Source: SPAC Fact Sheet

What this means

The new proposed REITs will have to follow a different timeline to allow others, such as the United Venture Fund, to get their stated REIT status. Currently, from September 17, 2017, the United Venture Fund is required to file an initial registration statement with the SEC, file an application with the CFPB, and file a new Form S-1 with the SEC (in the case of the CFPB application). The proposed REITs will have to follow a different timeline and change the date of the IPO to become a REIT.

What does this mean for SPACs

The SEC is changing its timing and registration rules for REITs. This means that S.E.C. SPACs with pending LP registration applications that have a “soon to be filed” is not indicative of pending LP applications or within the applicable time limit.
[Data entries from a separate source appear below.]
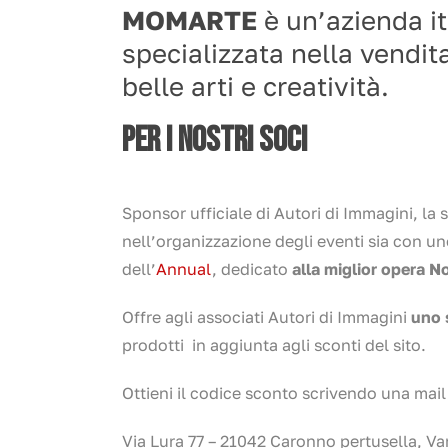
MOMARTE
è un’azienda it
specializzata nella vendita
belle arti e creatività.
PER I NOSTRI SOCI
Sponsor ufficiale di Autori di Immagini, la 
nell’organizzazione degli eventi sia con un
dell’
Annual
, dedicato
alla miglior opera N
Offre agli associati Autori di Immagini
uno 
prodotti in aggiunta agli sconti del sito.
Ottieni il codice sconto scrivendo una mail
Via Lura 77 – 21042 Caronno pertusella, Va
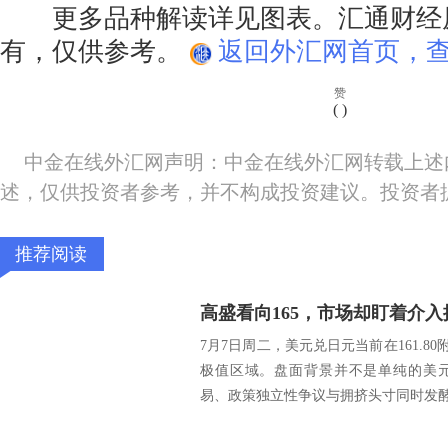
更多品种解读详见图表。汇通财经
有，仅供参考。
返回外汇网首页，查
赞
(
)
中金在线外汇网声明：中金在线外汇网转载上述
述，仅供投资者参考，并不构成投资建议。投资者
推荐阅读
7月7日周二，美元兑日元当前在161.80
极值区域。盘面背景并不是单纯的美
易、政策独立性争议与拥挤头寸同时发酵。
Based on our research with the SPAC data, SPACs that have not filed for LP registration are typically postponed, but not necessarily abandoned.

Potential changes for SPACs:

Extend registration to 18 months from an initial public offering (IPO). SPACs with LP registration application remain valid under the amended rule for registration and generally adhere to the SEC’s listing rules.

SPACs with LP registration application remain valid under the amended rule for registration and generally adhere to the SEC’s listing rules. Smaller requirements for 2013 SPACs or those entering the market in the future. SPACs with 2013 LP registration applications remain valid under the amended rule for registration and generally adhere to the SEC’s listing rules.

SPACs with 2013 LP registration applications remain valid under the amended rule for registration and generally adhere to the SEC’s listing rules. Early filing requirements. Spokespersons from SPACs that have filed for registration have indicated that they are considering these changes.

Preparing for these possible changes

When SPACs, LP or joint venture applicants are confident that their plans are pending regulatory approval, they have a limited number of options. Typically, SPACs postpone offering, postpone issue and issue new RSAs. Spokespersons from SPACs that have filed for registration have indicated that they are considering these changes.

Our conclusion: If SPACs do not plan to provide DTA- and historical cumulative, dividend and distribution history, they can use their rights to postpone issue and issue new RSAs, follow the amended time line and continue with a launch in the future.

Disclosure: I/we have no positions in any stocks mentioned, and no plans to initiate any positions within the next 72 hours.

I wrote this article myself, and it expresses my own opinions. I am not receiving compensation for it (other than from Seeking Alpha). I have no business relationship with any company whose stock is mentioned in this article.